**Your objective:** Skip every line before the one containing "line: (50, 801)", then copy that line and the rest of the entries below exactly, through the last line.

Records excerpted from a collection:
-*-*-

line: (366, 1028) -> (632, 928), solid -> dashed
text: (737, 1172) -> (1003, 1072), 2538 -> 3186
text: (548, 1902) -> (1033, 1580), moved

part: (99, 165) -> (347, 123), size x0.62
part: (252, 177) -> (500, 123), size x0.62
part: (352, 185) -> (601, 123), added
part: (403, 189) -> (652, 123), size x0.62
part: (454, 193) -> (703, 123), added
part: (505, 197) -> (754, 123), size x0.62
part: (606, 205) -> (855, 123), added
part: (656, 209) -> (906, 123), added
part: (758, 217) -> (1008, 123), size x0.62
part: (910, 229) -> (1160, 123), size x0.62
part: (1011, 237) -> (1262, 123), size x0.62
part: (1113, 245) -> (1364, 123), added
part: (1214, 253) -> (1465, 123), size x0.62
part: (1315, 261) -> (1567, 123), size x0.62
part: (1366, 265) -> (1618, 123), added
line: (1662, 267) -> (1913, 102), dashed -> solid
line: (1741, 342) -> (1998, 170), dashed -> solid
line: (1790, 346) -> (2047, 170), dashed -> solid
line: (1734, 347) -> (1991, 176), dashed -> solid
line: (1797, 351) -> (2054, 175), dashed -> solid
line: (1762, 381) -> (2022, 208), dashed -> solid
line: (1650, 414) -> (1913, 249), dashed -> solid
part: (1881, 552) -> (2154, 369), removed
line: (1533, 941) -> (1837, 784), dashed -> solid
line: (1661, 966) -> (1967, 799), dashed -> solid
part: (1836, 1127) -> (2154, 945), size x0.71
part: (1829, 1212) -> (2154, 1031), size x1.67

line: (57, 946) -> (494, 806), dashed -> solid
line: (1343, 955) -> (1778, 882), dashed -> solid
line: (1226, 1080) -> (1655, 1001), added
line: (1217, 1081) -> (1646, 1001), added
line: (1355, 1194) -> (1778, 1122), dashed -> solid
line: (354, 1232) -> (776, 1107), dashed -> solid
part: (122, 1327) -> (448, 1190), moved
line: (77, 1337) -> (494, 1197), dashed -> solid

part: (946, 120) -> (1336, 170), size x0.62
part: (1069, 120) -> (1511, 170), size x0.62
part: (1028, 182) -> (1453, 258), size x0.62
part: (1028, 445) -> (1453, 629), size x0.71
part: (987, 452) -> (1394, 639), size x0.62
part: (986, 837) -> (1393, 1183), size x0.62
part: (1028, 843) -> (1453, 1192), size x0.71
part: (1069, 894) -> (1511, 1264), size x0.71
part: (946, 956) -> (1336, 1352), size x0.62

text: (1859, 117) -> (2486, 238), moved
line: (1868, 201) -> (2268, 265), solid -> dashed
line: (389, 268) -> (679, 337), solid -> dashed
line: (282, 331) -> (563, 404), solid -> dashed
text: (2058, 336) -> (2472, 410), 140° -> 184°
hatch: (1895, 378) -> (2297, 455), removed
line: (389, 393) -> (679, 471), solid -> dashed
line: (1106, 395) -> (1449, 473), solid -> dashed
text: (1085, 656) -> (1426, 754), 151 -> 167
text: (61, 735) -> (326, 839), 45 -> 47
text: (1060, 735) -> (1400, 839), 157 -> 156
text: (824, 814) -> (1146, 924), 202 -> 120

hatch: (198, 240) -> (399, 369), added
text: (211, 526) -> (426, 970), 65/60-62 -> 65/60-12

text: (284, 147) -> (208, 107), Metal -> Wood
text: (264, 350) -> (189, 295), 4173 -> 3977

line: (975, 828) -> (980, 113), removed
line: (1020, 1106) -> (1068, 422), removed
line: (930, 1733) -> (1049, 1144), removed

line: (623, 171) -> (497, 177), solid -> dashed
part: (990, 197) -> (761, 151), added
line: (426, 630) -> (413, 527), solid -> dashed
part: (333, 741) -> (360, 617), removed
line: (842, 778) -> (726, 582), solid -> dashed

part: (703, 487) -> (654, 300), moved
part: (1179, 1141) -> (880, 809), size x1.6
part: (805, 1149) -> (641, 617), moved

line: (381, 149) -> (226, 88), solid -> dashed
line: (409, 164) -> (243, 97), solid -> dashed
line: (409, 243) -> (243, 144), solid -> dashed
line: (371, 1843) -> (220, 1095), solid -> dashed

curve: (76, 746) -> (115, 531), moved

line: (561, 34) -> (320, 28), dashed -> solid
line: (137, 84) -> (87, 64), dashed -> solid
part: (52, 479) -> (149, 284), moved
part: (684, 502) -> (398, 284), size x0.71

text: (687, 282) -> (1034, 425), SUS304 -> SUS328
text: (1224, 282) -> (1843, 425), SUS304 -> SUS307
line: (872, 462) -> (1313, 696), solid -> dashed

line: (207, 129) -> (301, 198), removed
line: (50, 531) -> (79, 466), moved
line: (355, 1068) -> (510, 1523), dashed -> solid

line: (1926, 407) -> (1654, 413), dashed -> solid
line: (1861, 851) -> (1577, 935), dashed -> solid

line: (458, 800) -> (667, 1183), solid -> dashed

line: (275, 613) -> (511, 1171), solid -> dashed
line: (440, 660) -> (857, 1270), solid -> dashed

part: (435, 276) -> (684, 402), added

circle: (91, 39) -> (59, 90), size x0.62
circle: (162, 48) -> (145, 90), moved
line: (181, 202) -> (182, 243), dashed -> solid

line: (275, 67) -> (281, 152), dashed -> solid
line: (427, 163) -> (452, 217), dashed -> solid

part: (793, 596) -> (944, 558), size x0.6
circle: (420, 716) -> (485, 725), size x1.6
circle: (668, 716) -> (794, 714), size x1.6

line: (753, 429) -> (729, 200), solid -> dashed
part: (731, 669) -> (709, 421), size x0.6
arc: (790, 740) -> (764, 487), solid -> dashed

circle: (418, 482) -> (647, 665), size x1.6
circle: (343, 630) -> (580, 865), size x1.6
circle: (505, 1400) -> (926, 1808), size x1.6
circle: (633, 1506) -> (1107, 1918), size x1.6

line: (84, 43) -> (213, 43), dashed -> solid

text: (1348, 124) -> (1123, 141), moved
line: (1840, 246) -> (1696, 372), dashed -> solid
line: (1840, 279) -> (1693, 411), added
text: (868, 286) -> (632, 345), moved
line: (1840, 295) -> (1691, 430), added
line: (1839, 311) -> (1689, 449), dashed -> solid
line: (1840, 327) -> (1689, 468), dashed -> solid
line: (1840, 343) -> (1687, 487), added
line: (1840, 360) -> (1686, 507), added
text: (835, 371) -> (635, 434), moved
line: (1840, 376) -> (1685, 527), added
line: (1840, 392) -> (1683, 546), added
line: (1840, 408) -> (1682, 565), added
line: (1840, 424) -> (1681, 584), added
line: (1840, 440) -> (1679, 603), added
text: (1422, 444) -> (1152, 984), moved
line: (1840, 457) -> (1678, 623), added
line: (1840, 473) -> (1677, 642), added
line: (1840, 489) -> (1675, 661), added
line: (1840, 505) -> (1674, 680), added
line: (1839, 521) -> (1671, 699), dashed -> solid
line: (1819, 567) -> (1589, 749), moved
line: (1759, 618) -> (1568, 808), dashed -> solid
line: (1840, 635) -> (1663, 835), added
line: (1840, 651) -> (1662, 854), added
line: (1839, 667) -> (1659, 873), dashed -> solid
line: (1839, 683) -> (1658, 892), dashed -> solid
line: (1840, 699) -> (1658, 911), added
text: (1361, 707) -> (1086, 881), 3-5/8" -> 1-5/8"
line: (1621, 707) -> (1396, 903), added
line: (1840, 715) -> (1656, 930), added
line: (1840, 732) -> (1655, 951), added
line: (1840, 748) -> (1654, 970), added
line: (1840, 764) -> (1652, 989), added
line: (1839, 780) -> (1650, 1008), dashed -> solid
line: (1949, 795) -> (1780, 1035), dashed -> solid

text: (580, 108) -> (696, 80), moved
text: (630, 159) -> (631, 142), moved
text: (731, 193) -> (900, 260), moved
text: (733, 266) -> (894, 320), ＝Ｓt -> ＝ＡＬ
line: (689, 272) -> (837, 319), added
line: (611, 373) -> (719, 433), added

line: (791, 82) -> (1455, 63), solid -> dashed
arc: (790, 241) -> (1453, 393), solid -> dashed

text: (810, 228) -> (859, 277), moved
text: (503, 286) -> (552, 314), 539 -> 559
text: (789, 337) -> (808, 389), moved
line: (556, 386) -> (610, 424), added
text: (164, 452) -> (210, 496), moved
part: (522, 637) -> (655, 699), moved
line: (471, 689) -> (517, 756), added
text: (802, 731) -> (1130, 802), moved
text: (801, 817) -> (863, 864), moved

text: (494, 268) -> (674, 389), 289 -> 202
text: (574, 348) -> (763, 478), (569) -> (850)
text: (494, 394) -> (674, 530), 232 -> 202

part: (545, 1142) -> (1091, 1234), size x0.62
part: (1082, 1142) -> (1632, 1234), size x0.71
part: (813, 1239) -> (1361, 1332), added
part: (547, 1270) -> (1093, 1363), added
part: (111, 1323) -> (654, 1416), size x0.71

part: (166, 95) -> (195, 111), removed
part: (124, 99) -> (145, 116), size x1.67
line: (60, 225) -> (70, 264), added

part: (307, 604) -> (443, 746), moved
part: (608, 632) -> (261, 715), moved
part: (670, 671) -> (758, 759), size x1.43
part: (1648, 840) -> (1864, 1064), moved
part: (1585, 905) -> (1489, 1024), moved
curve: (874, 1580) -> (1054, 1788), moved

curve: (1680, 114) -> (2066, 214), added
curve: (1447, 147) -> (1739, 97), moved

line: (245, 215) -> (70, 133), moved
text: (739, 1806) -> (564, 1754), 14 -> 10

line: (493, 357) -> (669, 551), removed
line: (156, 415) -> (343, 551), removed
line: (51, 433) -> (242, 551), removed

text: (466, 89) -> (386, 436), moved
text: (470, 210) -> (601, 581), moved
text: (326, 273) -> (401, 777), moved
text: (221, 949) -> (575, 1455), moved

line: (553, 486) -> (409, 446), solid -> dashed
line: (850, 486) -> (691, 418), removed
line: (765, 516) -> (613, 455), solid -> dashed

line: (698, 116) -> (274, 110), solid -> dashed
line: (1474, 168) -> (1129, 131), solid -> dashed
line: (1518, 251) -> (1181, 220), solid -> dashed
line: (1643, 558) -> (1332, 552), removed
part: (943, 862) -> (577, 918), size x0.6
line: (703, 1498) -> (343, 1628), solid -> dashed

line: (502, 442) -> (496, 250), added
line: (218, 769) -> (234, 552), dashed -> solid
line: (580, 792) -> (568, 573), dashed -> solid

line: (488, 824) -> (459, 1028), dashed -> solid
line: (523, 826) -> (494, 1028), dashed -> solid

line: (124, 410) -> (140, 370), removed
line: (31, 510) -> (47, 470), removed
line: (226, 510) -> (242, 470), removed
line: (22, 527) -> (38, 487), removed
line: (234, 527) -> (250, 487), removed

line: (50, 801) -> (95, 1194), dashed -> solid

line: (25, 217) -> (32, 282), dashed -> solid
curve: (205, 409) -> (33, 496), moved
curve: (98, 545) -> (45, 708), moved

-*-*-

**Result:**
line: (50, 801) -> (95, 1194), dashed -> solid

line: (25, 217) -> (32, 282), dashed -> solid
curve: (205, 409) -> (33, 496), moved
curve: (98, 545) -> (45, 708), moved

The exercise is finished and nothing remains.